Fórum Chaves is a Brazilian website founded and maintained by fans of the El Chavo del Ocho, El Chapulín Colorado, and Chespirito television series. It is considered the main Brazilian fan community for these series, even being certified by the Grupo Chespirito and involved in the production of the play Chaves - Um Tributo Musical and in the dubbing and broadcasting of the El Chavo del Ocho and El Chapulín Colorado series on the Multishow channel.

== Chaves: A Exposição ==
In January 2024, the city of São Paulo hosted the largest exhibition of Roberto Gómez Bolaños's works, inaugurated at MIS Experience. The Fórum Chaves team was responsible for the curation and media support, producing informative texts and content for the exhibition.

== Volta Chapolin campaign ==
The Volta Chapolin (lit. 'Bring Back Chapulín') campaign was organized by Fórum Chaves in 2012, after SBT removed El Chapulín Colorado from its programming schedule. The movement had the support of the series' actors Édgar Vivar, Rubén Aguirre, and the program's creator, Roberto Gómez Bolaños.

== Lost episodes ==
In 2020, Fórum Chaves released the documentary Episódios Perdidos: Uma História (lit. 'Lost Episodes: A History') on its platform, directed by João Victor Trascastro. The production brings together information and testimonies regarding lost episodes of the El Chavo del Ocho and El Chapulín Colorado series. The documentary features testimonials from actor Édgar Vivar (who portrayed Señor, Ñoño, and other characters in the series) and from fans of the show.

Fórum Chaves was also directly involved in rescuing lost episodes of the series. The most notable case was in 2025, when members of Fórum Chaves located and restored a recording of a El Chavo del Ocho episode that had been lost worldwide for 50 years.

== Multishow ==
In 2018, Globosat, a subsidiary of Grupo Globo, partnered with the Mexican network Televisa and Grupo Chespirito to acquire the broadcasting rights for the El Chavo del Ocho and El Chapulín Colorado series. Administrators of Fórum Chaves met at Globosat headquarters for a presentation of the project and stated on their social media that they had been summoned to discuss the project to broadcast the series on the Multishow channel.

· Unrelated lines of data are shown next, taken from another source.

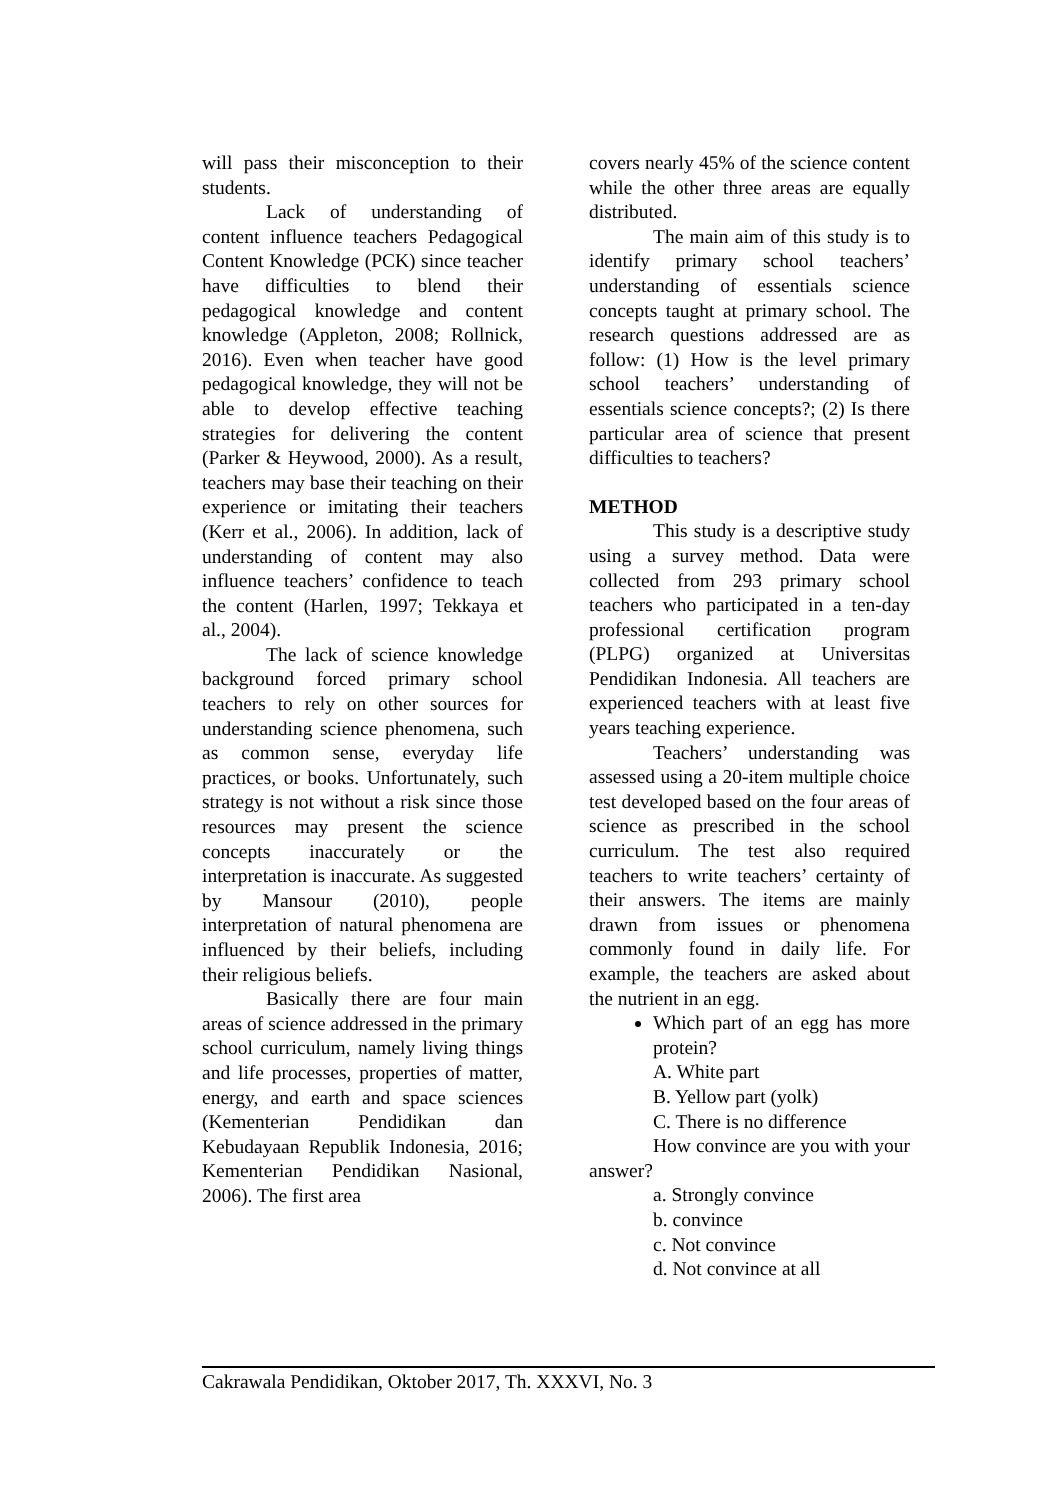will pass their misconception to their students.
Lack of understanding of content influence teachers Pedagogical Content Knowledge (PCK) since teacher have difficulties to blend their pedagogical knowledge and content knowledge (Appleton, 2008; Rollnick, 2016). Even when teacher have good pedagogical knowledge, they will not be able to develop effective teaching strategies for delivering the content (Parker & Heywood, 2000). As a result, teachers may base their teaching on their experience or imitating their teachers (Kerr et al., 2006). In addition, lack of understanding of content may also influence teachers’ confidence to teach the content (Harlen, 1997; Tekkaya et al., 2004).
The lack of science knowledge background forced primary school teachers to rely on other sources for understanding science phenomena, such as common sense, everyday life practices, or books. Unfortunately, such strategy is not without a risk since those resources may present the science concepts inaccurately or the interpretation is inaccurate. As suggested by Mansour (2010), people interpretation of natural phenomena are influenced by their beliefs, including their religious beliefs.
Basically there are four main areas of science addressed in the primary school curriculum, namely living things and life processes, properties of matter, energy, and earth and space sciences (Kementerian Pendidikan dan Kebudayaan Republik Indonesia, 2016; Kementerian Pendidikan Nasional, 2006). The first area
covers nearly 45% of the science content while the other three areas are equally distributed.
The main aim of this study is to identify primary school teachers’ understanding of essentials science concepts taught at primary school. The research questions addressed are as follow: (1) How is the level primary school teachers’ understanding of essentials science concepts?; (2) Is there particular area of science that present difficulties to teachers?
METHOD
This study is a descriptive study using a survey method. Data were collected from 293 primary school teachers who participated in a ten-day professional certification program (PLPG) organized at Universitas Pendidikan Indonesia. All teachers are experienced teachers with at least five years teaching experience.
Teachers’ understanding was assessed using a 20-item multiple choice test developed based on the four areas of science as prescribed in the school curriculum. The test also required teachers to write teachers’ certainty of their answers. The items are mainly drawn from issues or phenomena commonly found in daily life. For example, the teachers are asked about the nutrient in an egg.
Which part of an egg has more protein?
A. White part
B. Yellow part (yolk)
C. There is no difference
How convince are you with your answer?
a. Strongly convince
b. convince
c. Not convince
d. Not convince at all
Cakrawala Pendidikan, Oktober 2017, Th. XXXVI, No. 3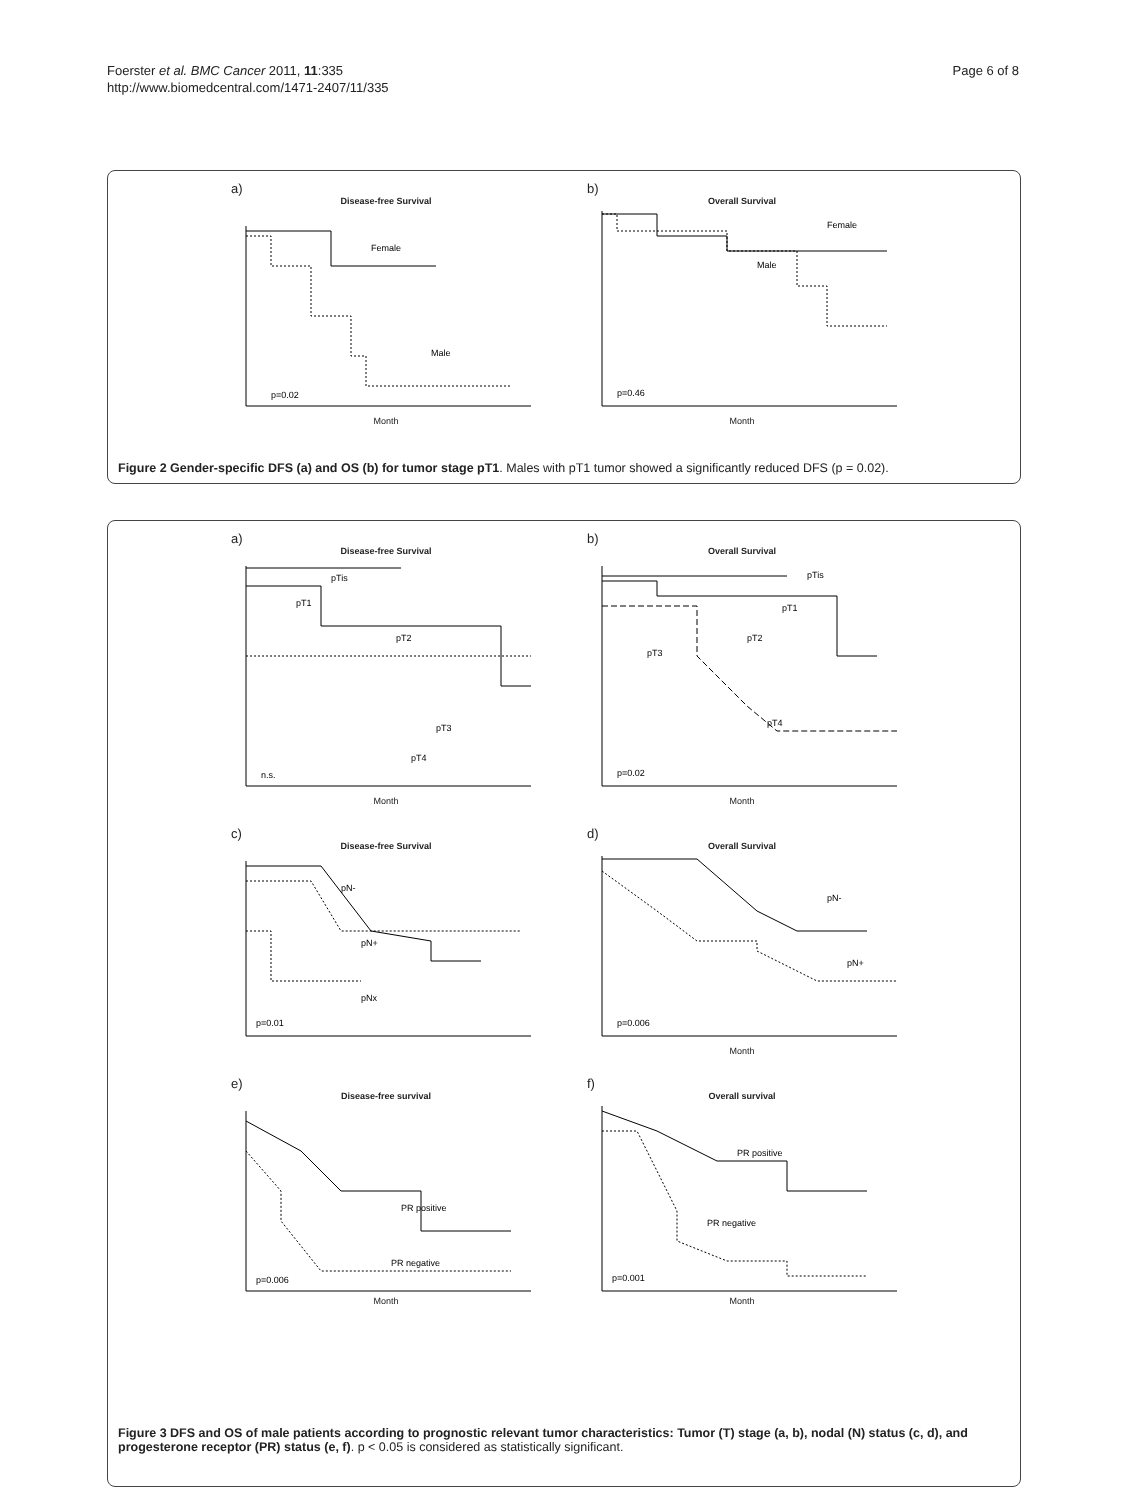Foerster et al. BMC Cancer 2011, 11:335
http://www.biomedcentral.com/1471-2407/11/335
Page 6 of 8
a)
Disease-free Survival
Female
Male
p=0.02
Month
b)
Overall Survival
Female
Male
p=0.46
Month
Figure 2 Gender-specific DFS (a) and OS (b) for tumor stage pT1. Males with pT1 tumor showed a significantly reduced DFS (p = 0.02).
a)
Disease-free Survival
pTis
pT1
pT2
pT3
pT4
n.s.
Month
b)
Overall Survival
pTis
pT1
pT2
pT3
pT4
p=0.02
Month
c)
Disease-free Survival
pN-
pN+
pNx
p=0.01
d)
Overall Survival
pN-
pN+
p=0.006
Month
e)
Disease-free survival
PR positive
PR negative
p=0.006
Month
f)
Overall survival
PR positive
PR negative
p=0.001
Month
Figure 3 DFS and OS of male patients according to prognostic relevant tumor characteristics: Tumor (T) stage (a, b), nodal (N) status (c, d), and progesterone receptor (PR) status (e, f). p < 0.05 is considered as statistically significant.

The series aired with a new dubbing done at the Som de Vera Cruz studio in Rio de Janeiro, with the collaboration of Antonio Felipe Purcino, one of the administrators of Fórum Chaves.

== Fact-checking ==
Fórum Chaves frequently debunks rumors and fake news about the series, such as controversies involving the actors, backstage fights, and gossip about the programs.